*SUPPLIED MATERIAL*:
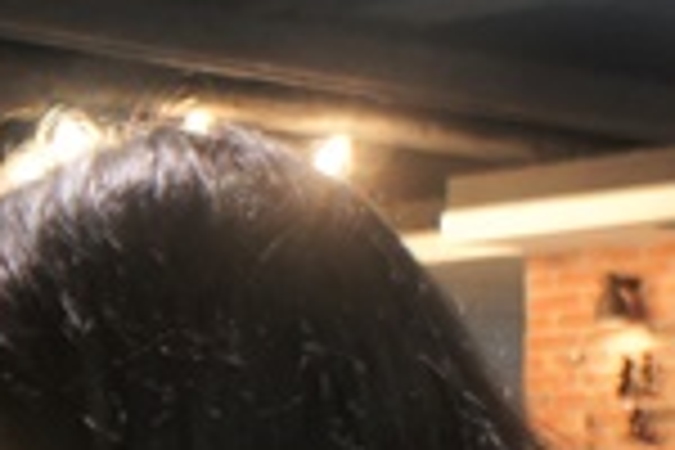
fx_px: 2250
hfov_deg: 12.9
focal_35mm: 120
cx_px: -956
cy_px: 760
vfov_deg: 10.8
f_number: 3.2
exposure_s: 1/25
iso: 200
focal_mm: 16
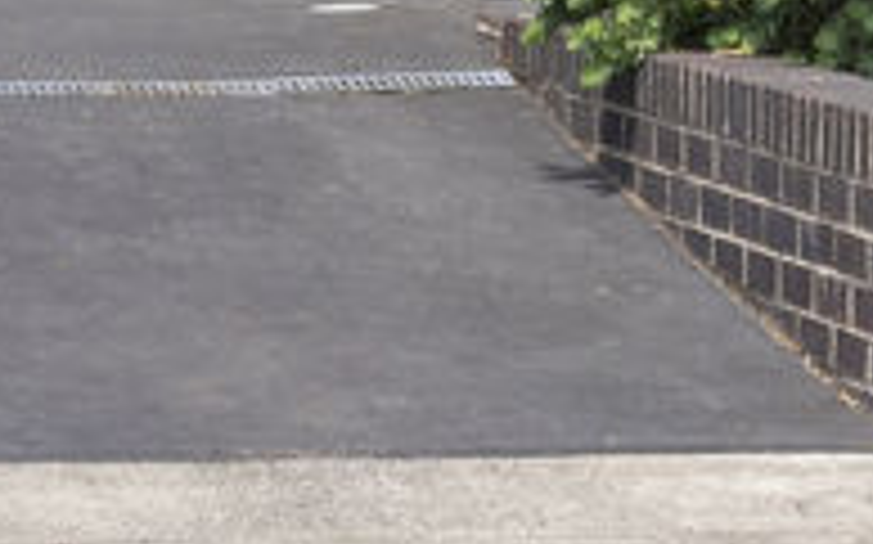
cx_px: 585
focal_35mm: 309
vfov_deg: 4.1
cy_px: -1133
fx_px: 7347
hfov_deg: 6.8
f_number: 9
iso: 400
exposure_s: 1/100
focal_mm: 49
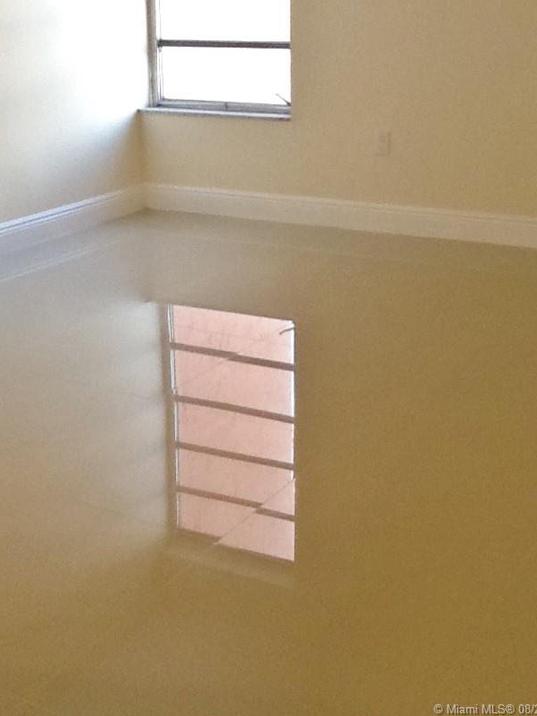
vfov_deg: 36.0
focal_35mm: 53
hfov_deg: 27.5
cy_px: 287
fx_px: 1096
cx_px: 242
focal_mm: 2.03
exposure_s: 1/30
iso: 80
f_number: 2.4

*TASK ITEM*:
Nothing but the lines from the one containing "vfov_deg: 4.1" through the last line of the records should appear in the copy, exactly as written and without pictures.

*WRITTEN ANSWER*:
vfov_deg: 4.1
cy_px: -1133
fx_px: 7347
hfov_deg: 6.8
f_number: 9
iso: 400
exposure_s: 1/100
focal_mm: 49
vfov_deg: 36.0
focal_35mm: 53
hfov_deg: 27.5
cy_px: 287
fx_px: 1096
cx_px: 242
focal_mm: 2.03
exposure_s: 1/30
iso: 80
f_number: 2.4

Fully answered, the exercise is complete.